The best thing the supercommittee could do would be to disband, forcing Congress to reconsider the disastrous debt-ceiling deal and make its decisions the old-fashioned way—in open, democratic debate. Failing that, it should hold to one common-sense principle: jobs first. And it should go well beyond what’s on the table: extending the payroll tax cut and unemployment insurance. It should call for a dramatic initiative to rebuild America’s decrepit infrastructure, a national manufacturing strategy that would end the offshoring of jobs, aid to hard-hit states and localities, debt relief for struggling homeowners and a government-funded public service employment initiative.

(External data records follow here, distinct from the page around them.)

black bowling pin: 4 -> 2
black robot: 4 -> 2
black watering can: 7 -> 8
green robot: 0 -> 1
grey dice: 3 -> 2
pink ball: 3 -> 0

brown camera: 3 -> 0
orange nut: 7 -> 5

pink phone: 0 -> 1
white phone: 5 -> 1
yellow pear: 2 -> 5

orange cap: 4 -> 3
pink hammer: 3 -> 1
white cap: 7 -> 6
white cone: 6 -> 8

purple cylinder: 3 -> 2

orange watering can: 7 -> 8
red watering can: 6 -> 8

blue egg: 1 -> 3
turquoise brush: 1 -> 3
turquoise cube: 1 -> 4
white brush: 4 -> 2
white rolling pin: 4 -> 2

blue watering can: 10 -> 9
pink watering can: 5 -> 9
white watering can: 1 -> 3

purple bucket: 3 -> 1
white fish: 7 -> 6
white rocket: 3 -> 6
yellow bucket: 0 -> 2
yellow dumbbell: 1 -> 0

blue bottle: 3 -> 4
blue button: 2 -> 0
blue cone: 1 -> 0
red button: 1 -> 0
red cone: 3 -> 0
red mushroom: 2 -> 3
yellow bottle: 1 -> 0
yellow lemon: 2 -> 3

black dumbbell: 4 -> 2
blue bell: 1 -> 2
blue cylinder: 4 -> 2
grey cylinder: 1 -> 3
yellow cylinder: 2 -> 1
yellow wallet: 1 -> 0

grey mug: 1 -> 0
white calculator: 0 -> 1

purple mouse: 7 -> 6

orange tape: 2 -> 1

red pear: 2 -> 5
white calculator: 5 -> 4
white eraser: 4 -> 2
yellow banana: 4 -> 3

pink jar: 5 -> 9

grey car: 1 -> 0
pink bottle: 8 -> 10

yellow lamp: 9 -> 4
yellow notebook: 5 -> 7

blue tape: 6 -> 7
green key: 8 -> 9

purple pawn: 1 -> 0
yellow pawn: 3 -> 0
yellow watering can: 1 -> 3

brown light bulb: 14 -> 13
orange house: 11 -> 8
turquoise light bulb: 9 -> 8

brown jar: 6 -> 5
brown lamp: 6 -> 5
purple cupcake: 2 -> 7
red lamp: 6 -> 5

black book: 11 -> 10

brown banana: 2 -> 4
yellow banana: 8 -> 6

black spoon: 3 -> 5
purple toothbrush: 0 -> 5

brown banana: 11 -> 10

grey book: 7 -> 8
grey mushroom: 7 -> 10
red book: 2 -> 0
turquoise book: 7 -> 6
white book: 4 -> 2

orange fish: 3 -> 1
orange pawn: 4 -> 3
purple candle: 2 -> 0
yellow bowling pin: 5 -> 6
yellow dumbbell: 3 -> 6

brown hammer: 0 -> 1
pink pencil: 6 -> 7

The Republican position that we can’t raise taxes on “job creators” is a cover for sending the bill to the vulnerable, the elderly and working families. But the “reasonable” Democratic position doesn’t make sense either. How can there be “shared sacrifice” in cleaning up the mess when most Americans have been sacrificing all along, while the wealthiest Americans had the party and created the mess?

Occupy Wall Street has captured the nation’s attention; protesters in Washington are holding a hearing for the 99 percent that will examine how to create a fair economy for all Americans. Congress, however, seems oblivious. No wonder it has lost almost all public support. Who is prepared to make Wall Street and the wealthy pay? It isn’t just the demonstrators who will be looking for the answer.